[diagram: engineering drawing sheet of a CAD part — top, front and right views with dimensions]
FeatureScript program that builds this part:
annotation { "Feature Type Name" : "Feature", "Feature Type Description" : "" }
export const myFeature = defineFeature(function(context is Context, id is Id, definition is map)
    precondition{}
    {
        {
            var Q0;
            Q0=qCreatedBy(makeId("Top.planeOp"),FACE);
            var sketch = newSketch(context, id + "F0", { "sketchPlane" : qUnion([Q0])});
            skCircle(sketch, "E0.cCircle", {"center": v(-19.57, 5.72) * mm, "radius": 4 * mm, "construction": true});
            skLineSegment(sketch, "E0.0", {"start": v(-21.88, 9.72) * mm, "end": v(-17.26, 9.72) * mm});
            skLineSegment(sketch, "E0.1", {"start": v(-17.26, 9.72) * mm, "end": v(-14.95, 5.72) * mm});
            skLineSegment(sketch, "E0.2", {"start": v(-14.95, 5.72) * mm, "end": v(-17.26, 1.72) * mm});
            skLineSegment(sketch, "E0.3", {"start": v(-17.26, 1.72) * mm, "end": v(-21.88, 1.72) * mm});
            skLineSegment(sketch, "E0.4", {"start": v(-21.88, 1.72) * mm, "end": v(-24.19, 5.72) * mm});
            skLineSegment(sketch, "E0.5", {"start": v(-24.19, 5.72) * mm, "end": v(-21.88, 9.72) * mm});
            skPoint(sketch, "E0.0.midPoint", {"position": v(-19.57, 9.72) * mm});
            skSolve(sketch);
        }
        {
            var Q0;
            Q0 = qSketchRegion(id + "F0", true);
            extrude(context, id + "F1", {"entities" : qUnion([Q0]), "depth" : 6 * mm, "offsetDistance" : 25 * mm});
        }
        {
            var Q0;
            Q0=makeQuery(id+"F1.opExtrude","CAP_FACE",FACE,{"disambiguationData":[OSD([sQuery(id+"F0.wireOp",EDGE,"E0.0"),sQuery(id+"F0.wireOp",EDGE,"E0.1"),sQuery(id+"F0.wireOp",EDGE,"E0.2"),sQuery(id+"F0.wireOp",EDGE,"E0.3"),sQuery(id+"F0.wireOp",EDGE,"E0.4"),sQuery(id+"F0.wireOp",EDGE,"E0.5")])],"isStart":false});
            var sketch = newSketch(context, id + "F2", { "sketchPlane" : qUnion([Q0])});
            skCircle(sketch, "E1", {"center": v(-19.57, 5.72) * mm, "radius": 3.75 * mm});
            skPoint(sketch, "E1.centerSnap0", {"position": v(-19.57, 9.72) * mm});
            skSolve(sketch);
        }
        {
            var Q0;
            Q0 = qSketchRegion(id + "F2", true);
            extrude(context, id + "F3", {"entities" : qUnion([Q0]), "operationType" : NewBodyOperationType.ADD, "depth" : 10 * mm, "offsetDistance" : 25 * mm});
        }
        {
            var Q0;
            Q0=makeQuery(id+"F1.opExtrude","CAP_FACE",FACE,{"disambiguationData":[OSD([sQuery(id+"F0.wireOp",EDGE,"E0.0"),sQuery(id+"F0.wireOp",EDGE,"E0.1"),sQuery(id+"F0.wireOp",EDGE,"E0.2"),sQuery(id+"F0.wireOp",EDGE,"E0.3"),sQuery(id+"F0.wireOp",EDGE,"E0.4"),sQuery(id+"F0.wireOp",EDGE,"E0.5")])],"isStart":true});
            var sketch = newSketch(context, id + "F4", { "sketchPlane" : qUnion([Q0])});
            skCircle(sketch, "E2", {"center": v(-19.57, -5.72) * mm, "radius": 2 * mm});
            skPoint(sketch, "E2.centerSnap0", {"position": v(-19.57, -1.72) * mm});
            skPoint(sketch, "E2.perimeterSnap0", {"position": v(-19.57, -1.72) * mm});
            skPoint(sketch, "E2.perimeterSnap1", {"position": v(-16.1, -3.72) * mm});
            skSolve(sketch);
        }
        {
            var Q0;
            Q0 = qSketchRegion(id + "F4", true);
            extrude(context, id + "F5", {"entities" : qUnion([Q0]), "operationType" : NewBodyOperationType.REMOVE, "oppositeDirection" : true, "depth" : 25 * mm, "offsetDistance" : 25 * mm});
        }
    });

* * * * *

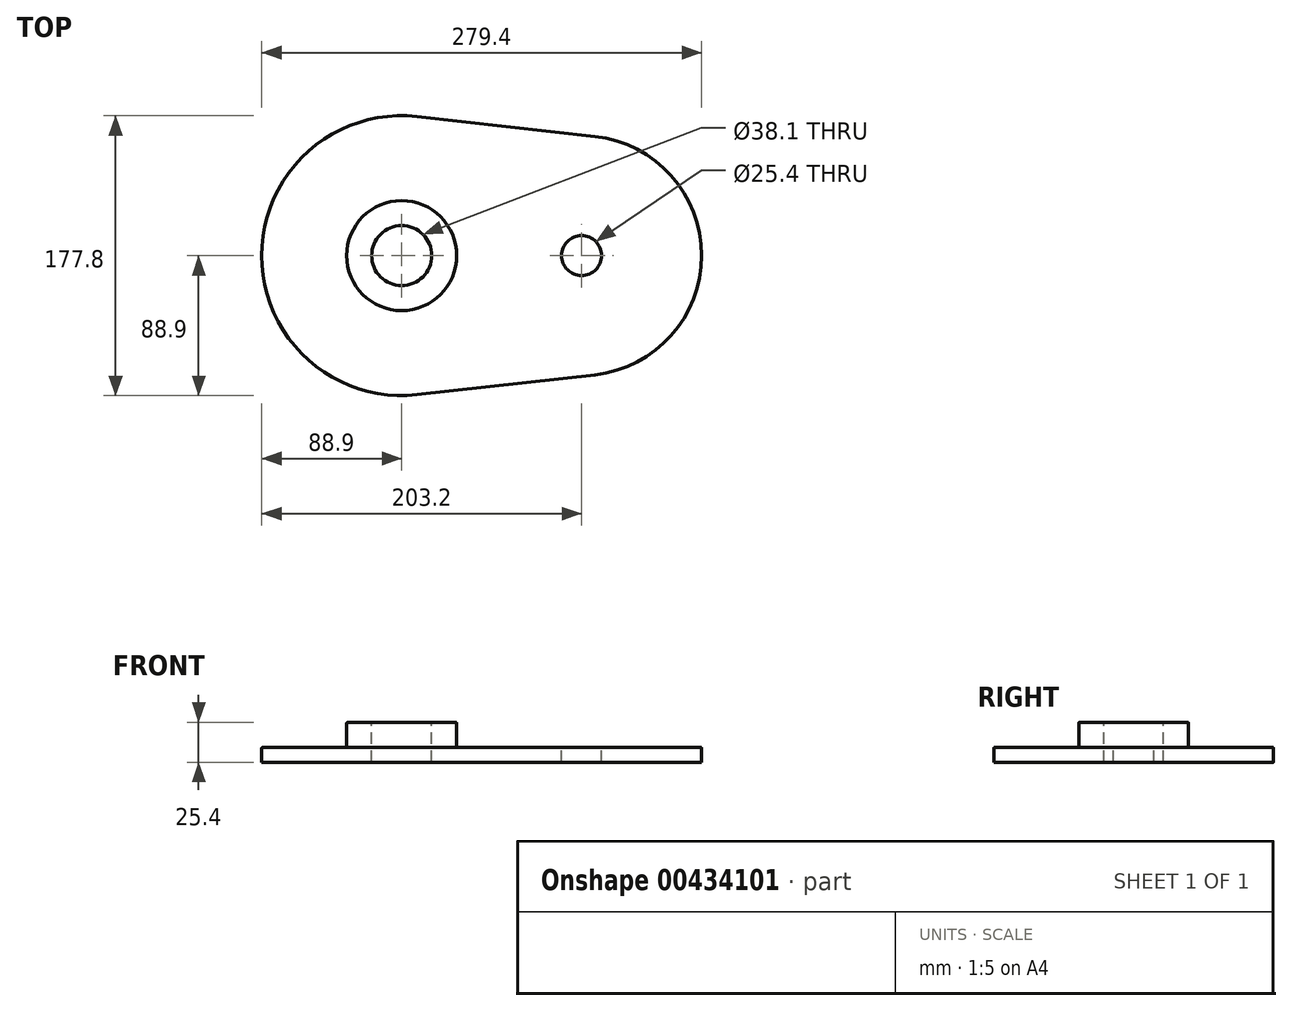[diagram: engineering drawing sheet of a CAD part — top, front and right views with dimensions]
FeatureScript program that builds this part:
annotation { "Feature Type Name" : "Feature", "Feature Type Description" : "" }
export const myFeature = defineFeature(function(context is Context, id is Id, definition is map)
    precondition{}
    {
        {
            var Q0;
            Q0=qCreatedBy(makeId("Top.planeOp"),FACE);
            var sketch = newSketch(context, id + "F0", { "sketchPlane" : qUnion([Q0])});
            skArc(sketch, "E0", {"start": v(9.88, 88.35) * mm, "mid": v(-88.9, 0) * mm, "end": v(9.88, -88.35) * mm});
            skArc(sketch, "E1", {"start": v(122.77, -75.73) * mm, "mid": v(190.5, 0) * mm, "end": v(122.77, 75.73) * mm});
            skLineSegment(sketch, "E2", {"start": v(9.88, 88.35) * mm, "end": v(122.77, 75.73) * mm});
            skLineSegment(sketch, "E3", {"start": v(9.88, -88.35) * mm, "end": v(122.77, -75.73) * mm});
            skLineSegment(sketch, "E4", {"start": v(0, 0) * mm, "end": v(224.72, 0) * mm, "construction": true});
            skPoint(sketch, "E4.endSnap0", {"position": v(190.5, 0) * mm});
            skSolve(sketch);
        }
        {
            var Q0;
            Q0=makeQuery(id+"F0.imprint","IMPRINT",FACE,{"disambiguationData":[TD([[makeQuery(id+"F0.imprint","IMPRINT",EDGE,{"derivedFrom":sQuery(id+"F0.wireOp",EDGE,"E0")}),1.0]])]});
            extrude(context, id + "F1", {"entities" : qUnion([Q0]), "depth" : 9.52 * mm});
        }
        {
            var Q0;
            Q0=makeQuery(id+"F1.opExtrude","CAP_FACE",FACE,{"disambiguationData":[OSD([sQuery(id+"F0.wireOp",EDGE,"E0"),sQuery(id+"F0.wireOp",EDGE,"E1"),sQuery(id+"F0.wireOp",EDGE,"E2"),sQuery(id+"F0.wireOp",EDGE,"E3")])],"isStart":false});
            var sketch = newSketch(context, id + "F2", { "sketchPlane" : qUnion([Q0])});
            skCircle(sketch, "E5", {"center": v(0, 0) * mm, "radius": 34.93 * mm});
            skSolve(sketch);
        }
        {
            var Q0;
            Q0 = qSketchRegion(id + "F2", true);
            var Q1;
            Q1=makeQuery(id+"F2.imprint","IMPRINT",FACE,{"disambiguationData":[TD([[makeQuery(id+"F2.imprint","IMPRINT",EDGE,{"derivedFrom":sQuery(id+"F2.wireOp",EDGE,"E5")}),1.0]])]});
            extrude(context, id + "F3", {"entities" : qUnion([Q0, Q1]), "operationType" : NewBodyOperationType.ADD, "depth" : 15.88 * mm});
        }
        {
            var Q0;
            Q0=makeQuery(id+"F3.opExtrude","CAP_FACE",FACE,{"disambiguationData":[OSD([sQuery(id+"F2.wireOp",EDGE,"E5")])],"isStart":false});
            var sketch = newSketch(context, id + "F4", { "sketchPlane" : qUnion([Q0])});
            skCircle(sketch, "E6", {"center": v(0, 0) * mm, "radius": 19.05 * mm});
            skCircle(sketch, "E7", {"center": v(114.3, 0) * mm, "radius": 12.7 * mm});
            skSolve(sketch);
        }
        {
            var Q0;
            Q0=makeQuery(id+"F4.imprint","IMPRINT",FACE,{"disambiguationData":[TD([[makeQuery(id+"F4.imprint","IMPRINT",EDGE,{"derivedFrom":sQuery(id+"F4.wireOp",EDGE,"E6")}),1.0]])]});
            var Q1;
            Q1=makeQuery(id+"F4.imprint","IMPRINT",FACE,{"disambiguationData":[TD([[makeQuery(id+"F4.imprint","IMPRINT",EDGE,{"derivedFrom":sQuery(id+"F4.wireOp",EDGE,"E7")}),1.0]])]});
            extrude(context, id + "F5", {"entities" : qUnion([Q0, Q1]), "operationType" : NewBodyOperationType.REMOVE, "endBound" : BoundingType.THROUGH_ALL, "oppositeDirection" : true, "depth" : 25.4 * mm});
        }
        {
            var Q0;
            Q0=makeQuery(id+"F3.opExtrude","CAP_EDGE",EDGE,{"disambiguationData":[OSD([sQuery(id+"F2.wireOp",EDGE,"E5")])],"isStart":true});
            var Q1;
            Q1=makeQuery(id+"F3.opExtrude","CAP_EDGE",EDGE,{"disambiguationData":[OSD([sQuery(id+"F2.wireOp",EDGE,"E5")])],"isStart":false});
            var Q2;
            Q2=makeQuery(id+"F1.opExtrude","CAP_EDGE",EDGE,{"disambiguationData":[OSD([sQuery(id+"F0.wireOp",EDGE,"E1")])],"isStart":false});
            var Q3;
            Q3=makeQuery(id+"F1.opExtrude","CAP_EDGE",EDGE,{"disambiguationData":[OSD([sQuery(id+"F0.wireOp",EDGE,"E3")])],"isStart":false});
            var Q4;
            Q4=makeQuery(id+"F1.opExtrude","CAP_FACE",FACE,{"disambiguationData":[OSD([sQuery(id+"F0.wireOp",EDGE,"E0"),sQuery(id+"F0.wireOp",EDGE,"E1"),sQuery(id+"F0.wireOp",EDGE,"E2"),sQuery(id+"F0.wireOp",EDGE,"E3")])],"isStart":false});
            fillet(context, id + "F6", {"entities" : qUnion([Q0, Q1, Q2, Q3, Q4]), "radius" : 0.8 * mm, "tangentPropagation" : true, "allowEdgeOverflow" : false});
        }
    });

* * * * *

Find every line above that contains the string "opExtrude" with the same capitalization, and copy each of those lines.

            Q0=makeQuery(id+"F1.opExtrude","CAP_FACE",FACE,{"disambiguationData":[OSD([sQuery(id+"F0.wireOp",EDGE,"E0.0"),sQuery(id+"F0.wireOp",EDGE,"E0.1"),sQuery(id+"F0.wireOp",EDGE,"E0.2"),sQuery(id+"F0.wireOp",EDGE,"E0.3"),sQuery(id+"F0.wireOp",EDGE,"E0.4"),sQuery(id+"F0.wireOp",EDGE,"E0.5")])],"isStart":false});
            Q0=makeQuery(id+"F1.opExtrude","CAP_FACE",FACE,{"disambiguationData":[OSD([sQuery(id+"F0.wireOp",EDGE,"E0.0"),sQuery(id+"F0.wireOp",EDGE,"E0.1"),sQuery(id+"F0.wireOp",EDGE,"E0.2"),sQuery(id+"F0.wireOp",EDGE,"E0.3"),sQuery(id+"F0.wireOp",EDGE,"E0.4"),sQuery(id+"F0.wireOp",EDGE,"E0.5")])],"isStart":true});
            Q0=makeQuery(id+"F1.opExtrude","CAP_FACE",FACE,{"disambiguationData":[OSD([sQuery(id+"F0.wireOp",EDGE,"E0"),sQuery(id+"F0.wireOp",EDGE,"E1"),sQuery(id+"F0.wireOp",EDGE,"E2"),sQuery(id+"F0.wireOp",EDGE,"E3")])],"isStart":false});
            Q0=makeQuery(id+"F3.opExtrude","CAP_FACE",FACE,{"disambiguationData":[OSD([sQuery(id+"F2.wireOp",EDGE,"E5")])],"isStart":false});
            Q0=makeQuery(id+"F3.opExtrude","CAP_EDGE",EDGE,{"disambiguationData":[OSD([sQuery(id+"F2.wireOp",EDGE,"E5")])],"isStart":true});
            Q1=makeQuery(id+"F3.opExtrude","CAP_EDGE",EDGE,{"disambiguationData":[OSD([sQuery(id+"F2.wireOp",EDGE,"E5")])],"isStart":false});
            Q2=makeQuery(id+"F1.opExtrude","CAP_EDGE",EDGE,{"disambiguationData":[OSD([sQuery(id+"F0.wireOp",EDGE,"E1")])],"isStart":false});
            Q3=makeQuery(id+"F1.opExtrude","CAP_EDGE",EDGE,{"disambiguationData":[OSD([sQuery(id+"F0.wireOp",EDGE,"E3")])],"isStart":false});
            Q4=makeQuery(id+"F1.opExtrude","CAP_FACE",FACE,{"disambiguationData":[OSD([sQuery(id+"F0.wireOp",EDGE,"E0"),sQuery(id+"F0.wireOp",EDGE,"E1"),sQuery(id+"F0.wireOp",EDGE,"E2"),sQuery(id+"F0.wireOp",EDGE,"E3")])],"isStart":false});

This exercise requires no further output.